Well I guess it is about time I shared some home truths with the world. For the past few months I have been taking anti depressants. There I said it, it is out there for everyone to read. See my big issue with putting it out there is that for many years I saw depression as an excuse. I really did not see what was so wrong with peoples' lives that they would cause them to feel so, well depressed. Now after experiencing first hand I wholeheartedly apologise to anyone I unintentionally judged when learning of their depression.
Do not get me wrong though I still believe some people require more self awareness of their lives and need to much much more to help themselves. Simply being on medication for depression or any similar illness is not good enough as I am learning. You can allow it to be an excuse if you do not work at making yourself better and you can not do this solely on medication.
I thought I had it sorted with the medication I am taking, hubby starting a new job which saw him home each night after work and a new wardrobe to brighten my day. I was wrong though. Not even three months into the new job which was to solve all our problems, except money of course, hubby is now back working away Monday to Friday and I am here playing duo role as mummy and daddy to our two rugrats. Now I can already hear some of you say "So what that is my life everyday" and I take my hat of those that either do the single parent thing or similar. I have learnt that, well I am just not made up of the stuff it takes to handle those pressures. I like to think I am tough but I am not that tough it seems.
I just deleted what was becoming quite a large point form run down as to the reason I believe me to being on medication. I deleted it because it sounded like I was trying to hard to explain myself and well I just do not want to have to justify it to anyone. So just know that my life as a mum to two young children and a husband who worked away most weeks took its toll on me. My problems are not that big compared to most but to me they are and that is enough for me.

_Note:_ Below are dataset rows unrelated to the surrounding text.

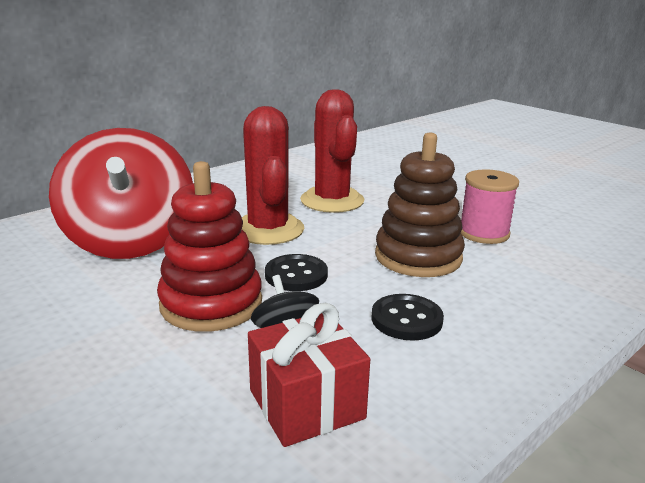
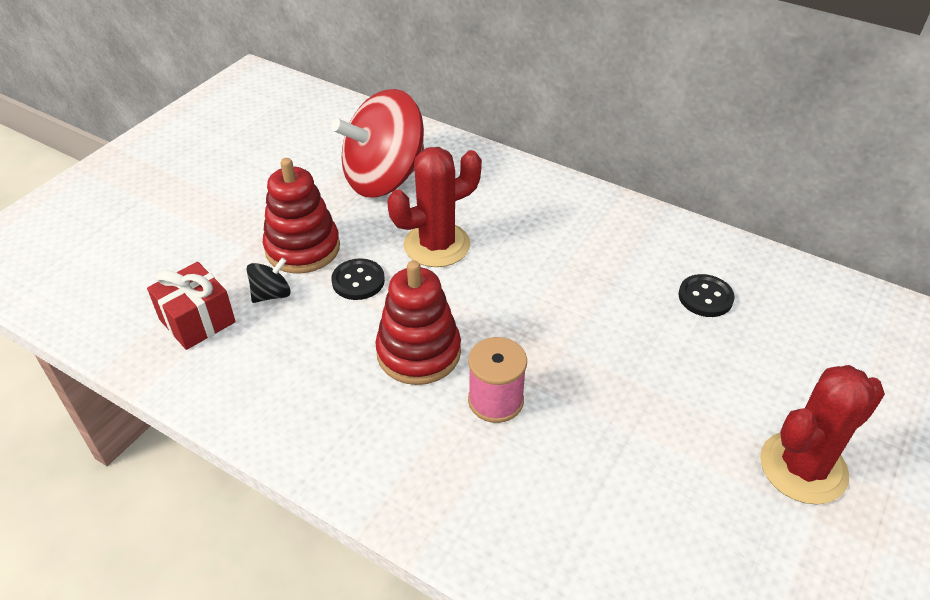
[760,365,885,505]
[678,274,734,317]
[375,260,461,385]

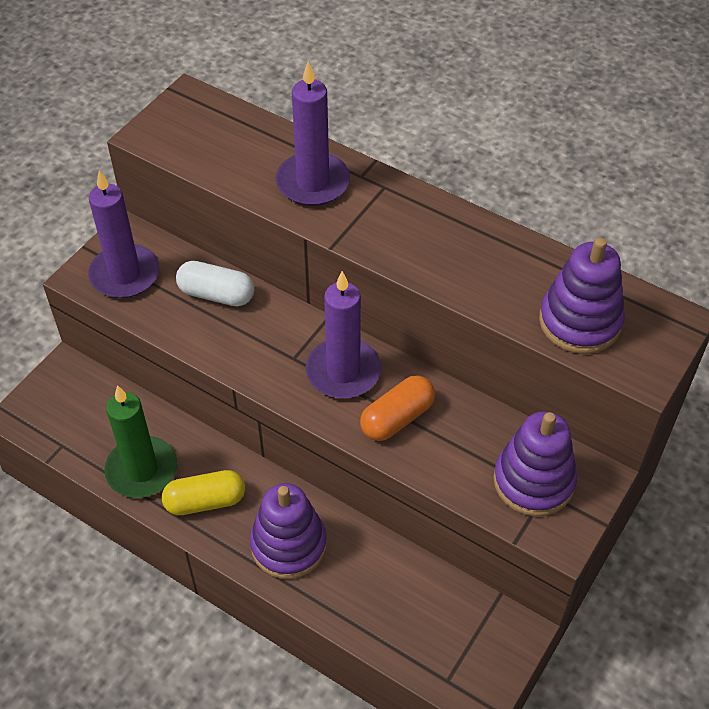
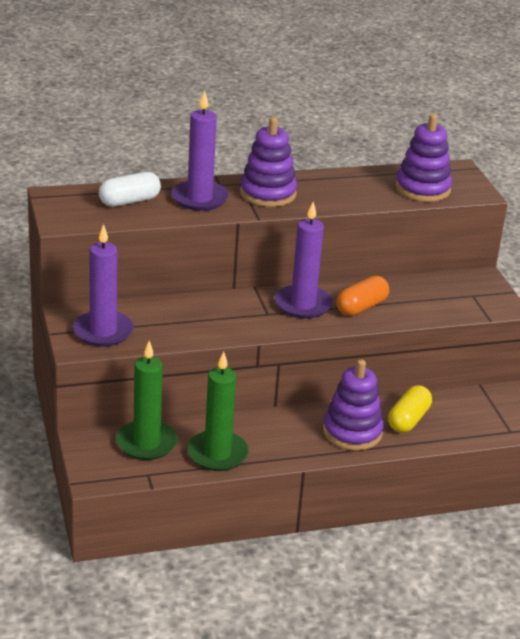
[388,385,432,433]
[99,172,161,207]
[336,276,389,316]
[240,117,297,207]
[116,341,178,460]

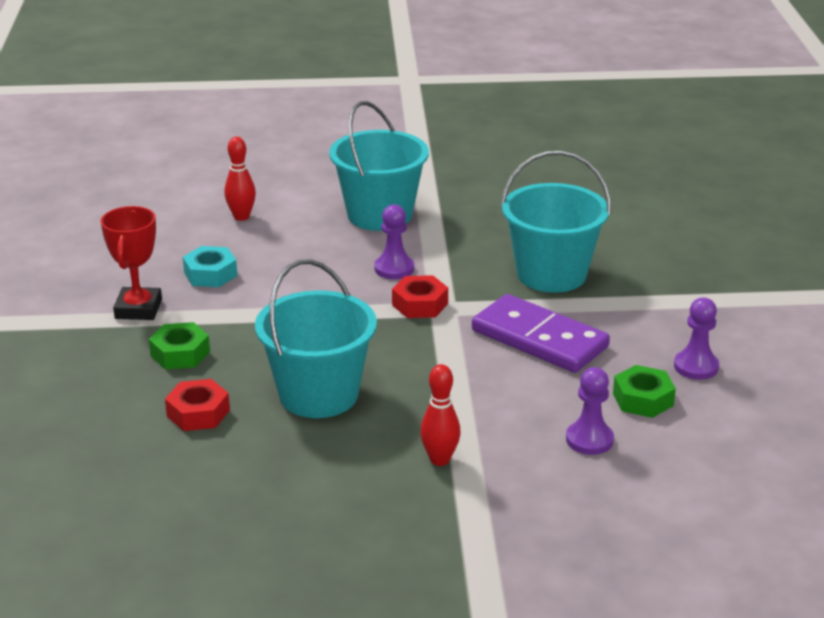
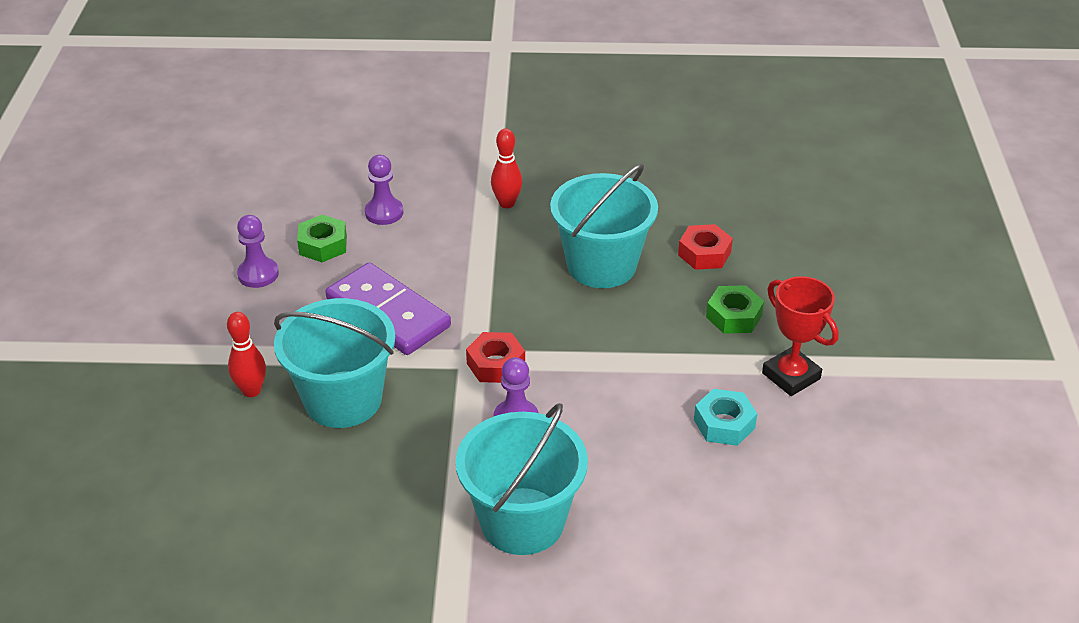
[762,276,839,396]
[227,312,266,397]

Not only did I start taking medication, I also had to come to terms with weaning my Lil Guy and moving him from our bed. I am a big breastfeeding advocate and Miss S self weaned at fourteen months, never to have a drop of formula. Now at almost 11 months Lil Guy is fully bottle fed and sleeping full time in his own cot, with minimal fuss of going to sleep by himself. It took me a month to be fine with doing this as I battled with myself internally about every aspect of what this would mean. I had to be alright with it knowing that in years to come I might want to blame myself for stopping too soon. I am okay with it and really believe it was best thing for all of us. As they say "The Proof Is In The Pudding" and now that we have more of a routine with Lil Guy, he is *touch wood* only waking once per night opposed to up to three or four times to go to the boob more so for comfort than for hunger. He even went a full 8 hours straight the other night.

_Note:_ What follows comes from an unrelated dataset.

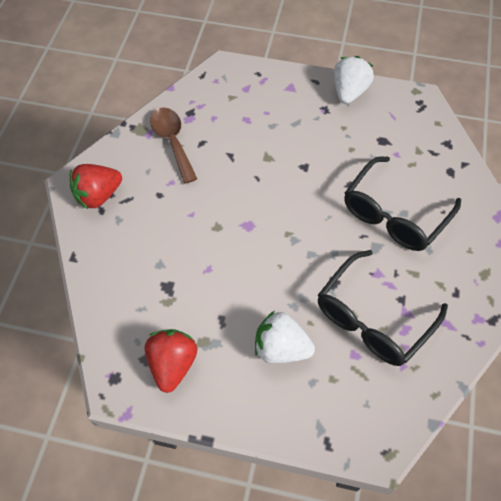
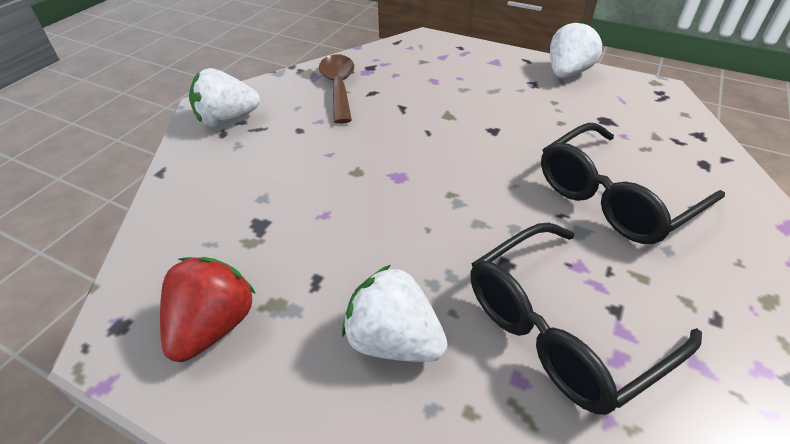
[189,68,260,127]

Like with everything in life things are not easy and our latest curve ball first had me acting like a spoilt child who had their presents taken away from them, on Christmas morning, after only being allow to open them. Hubby has for the past week and a half been sent away for work, even though he took this new, much lower paying, job just so he could be home every night. So as gutted as I am and after eating myself silly I now need to pick my sorry self up, dust my new skinny jeans off and find a scenic detour around this latest emotional pile up.
Anyway none of the above probably is well written but that is not the point of this post. The point is that I have so much going on inside and out that I just need somewhere to digest it. It has taken me a few weeks to finally get to this stage of posting and if I wait any longer I fear I may internally combust.

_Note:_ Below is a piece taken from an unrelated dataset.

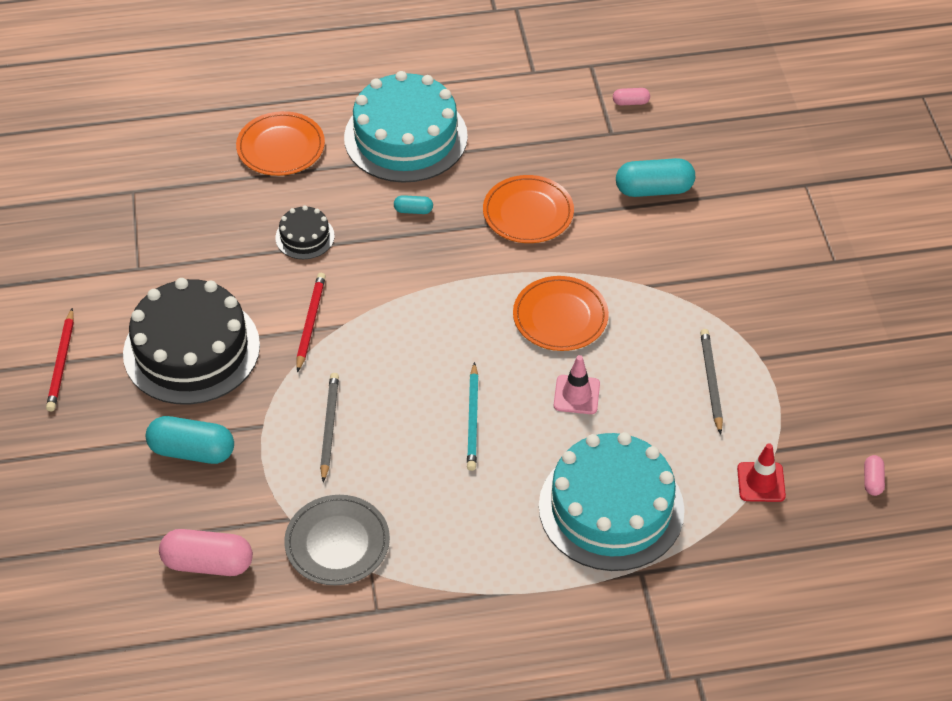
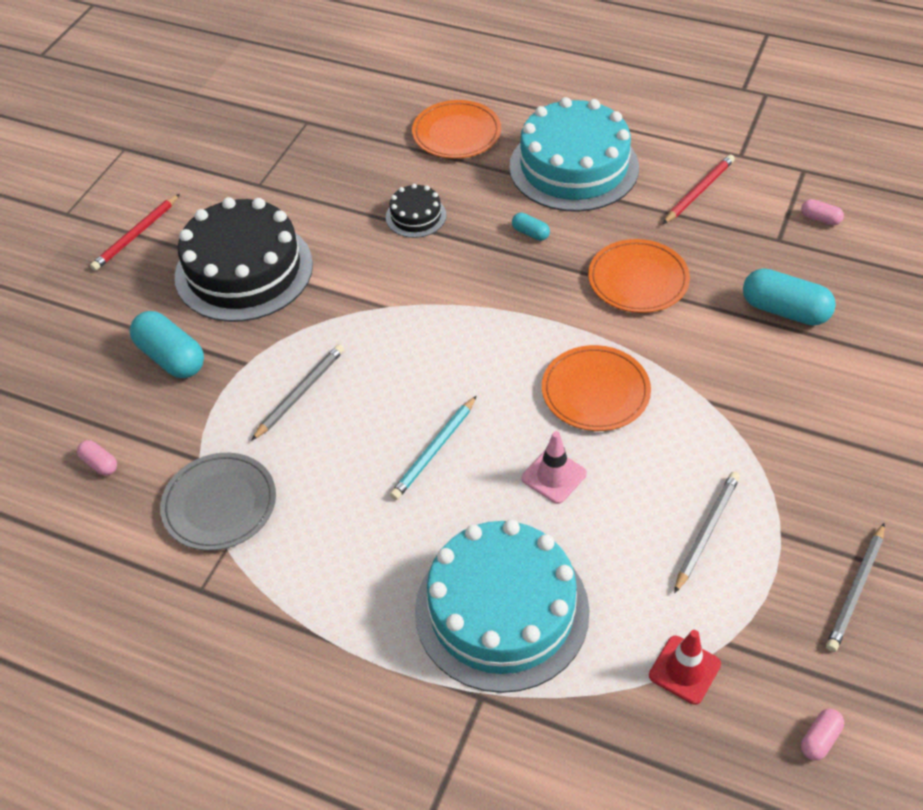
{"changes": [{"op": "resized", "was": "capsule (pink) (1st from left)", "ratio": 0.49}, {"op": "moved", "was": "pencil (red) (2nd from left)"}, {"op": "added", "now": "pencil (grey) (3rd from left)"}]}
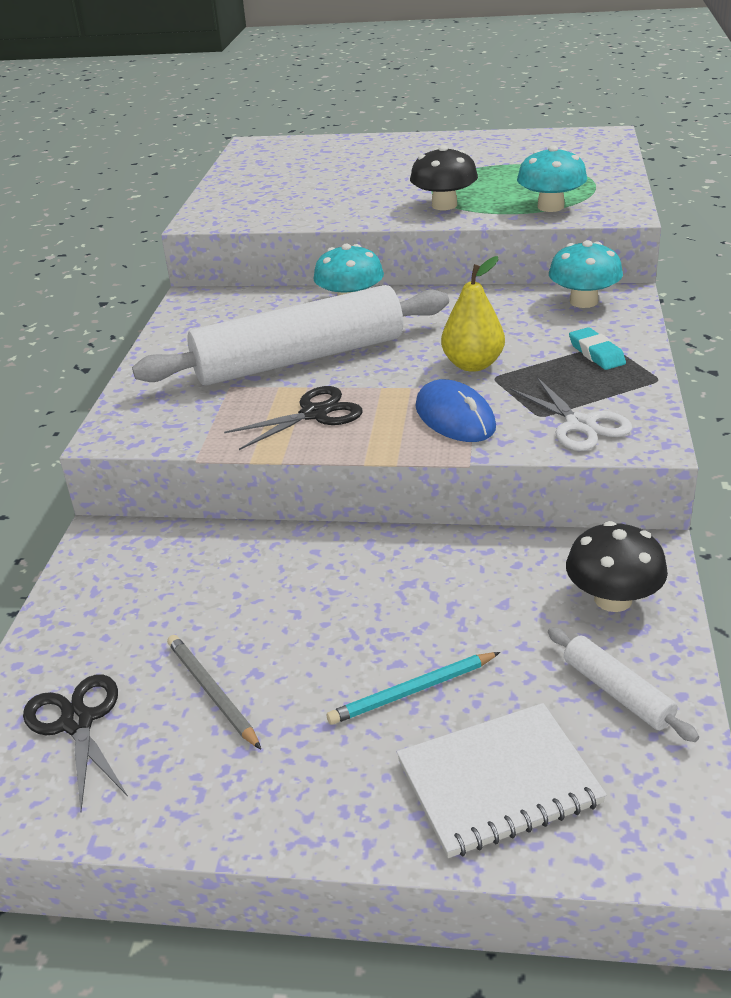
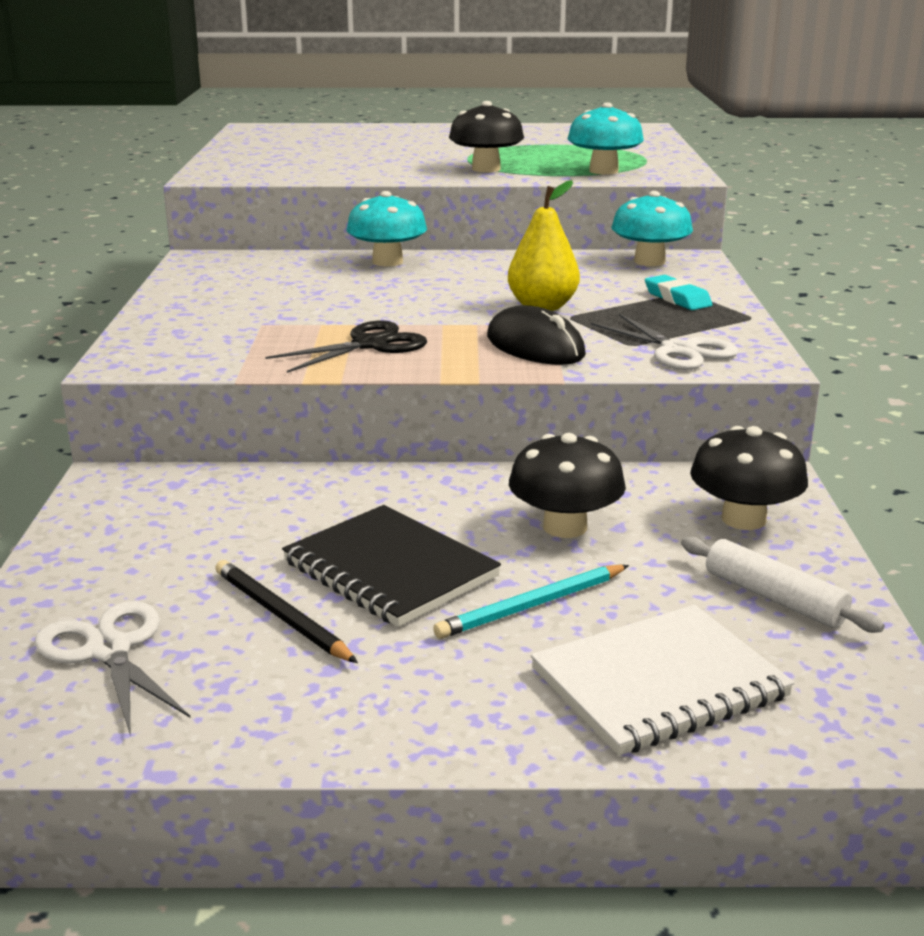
{"changes": [{"op": "recoloured", "was": "scissors (black) (1st from left)", "now": "scissors (white) (1st from left)"}, {"op": "removed", "was": "rolling pin (white) (1st from left)"}, {"op": "recoloured", "was": "pencil (grey)", "now": "pencil (black)"}, {"op": "recoloured", "was": "mouse (blue)", "now": "mouse (black)"}, {"op": "added", "now": "notebook (black)"}, {"op": "added", "now": "mushroom (black) (2nd from left)"}]}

One thing I am liking about the new found me on this journey though is actually old parts of me that I thought might have been lost since becoming a mum. Thankfully though you never truly loss your old self it just moves over to make room for new parts but is always there to lift you up when the time calls.
Anyone who feels things are getting too much for them, for whatever reason, I urge to call Beyond Blue on 1300 224 636 and speak with someone today. It is not a sign of weakness to ask for help!
3 comments:
Very brave post Renee, but honest people like you help other realise they don't have to just swallow their problems and deal with everything themselves. So thankyou for baring this part of your soul with us. xoxoxo
Great post Renee. We are all only human and are obviously not perfect.
It is hard being a mum and wife...I had PND and have anxiety issues now, life is a battle sometimes but it is one worth fighting. It is nice to know that we are not the only ones having issues, it can feel like a lonely road sometimes if you have no one who understands.
Hug your kiddies and be strong!
Sorry for such a late reply to your comments Bec and Jessica. I was a little confronted with posting such a personal thing and then to for it to be responded too so lovingly was overwhelming. Thank you both for your kind words. I am dealing with each day at a time this week rather than dwelling on the hubby being away again.